**Task directions:**
Extract only the lines running from the top of the entries to the line that holds "X0Y-1080000D02*". Include that line and omit the pictures.
*** Extracted entries Section Begins ***
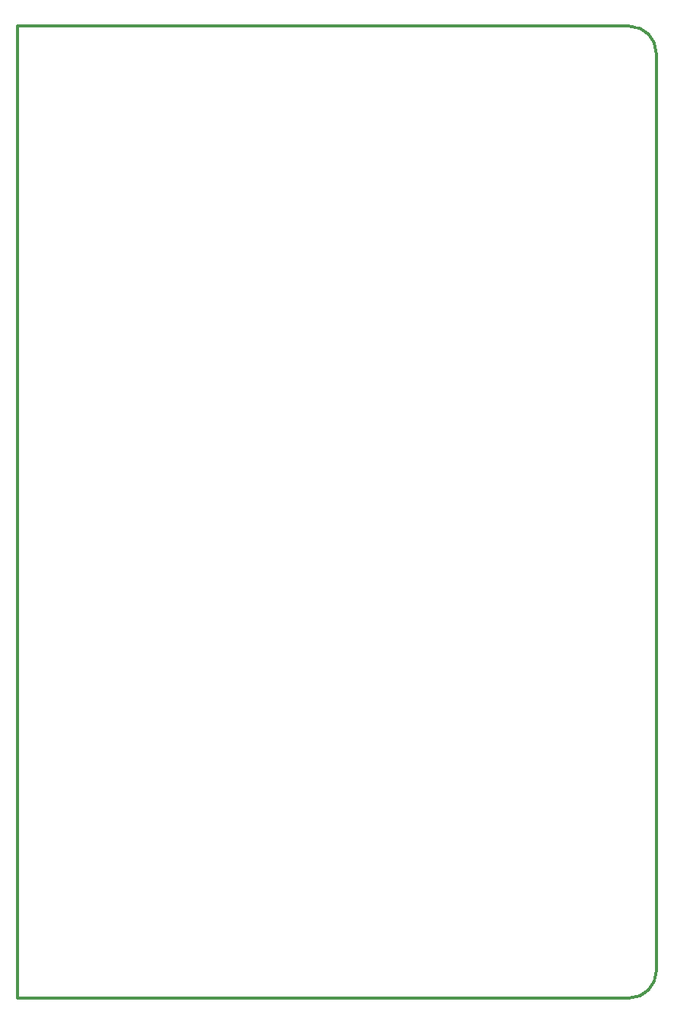
<source format=gko>
G04 Layer_Color=16711935*
%FSLAX44Y44*%
%MOMM*%
G71*
G01*
G75*
%ADD13C,0.3500*%
D13*
X710000Y-30000D02*
G03*
X680000Y0I-30000J0D01*
G01*
Y-1080000D02*
G03*
X710000Y-1050000I0J30000D01*
G01*
X0Y0D02*
X680000D01*
X710000Y-1050000D02*
Y-30000D01*
X0Y-1080000D02*
X680000D01*
X0D02*
Y0D01*
M02*

</source>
*** Extracted entries Section Ends ***
**Solution to this task:**
<source format=gko>
G04 Layer_Color=16711935*
%FSLAX44Y44*%
%MOMM*%
G71*
G01*
G75*
%ADD13C,0.3500*%
D13*
X710000Y-30000D02*
G03*
X680000Y0I-30000J0D01*
G01*
Y-1080000D02*
G03*
X710000Y-1050000I0J30000D01*
G01*
X0Y0D02*
X680000D01*
X710000Y-1050000D02*
Y-30000D01*
X0Y-1080000D02*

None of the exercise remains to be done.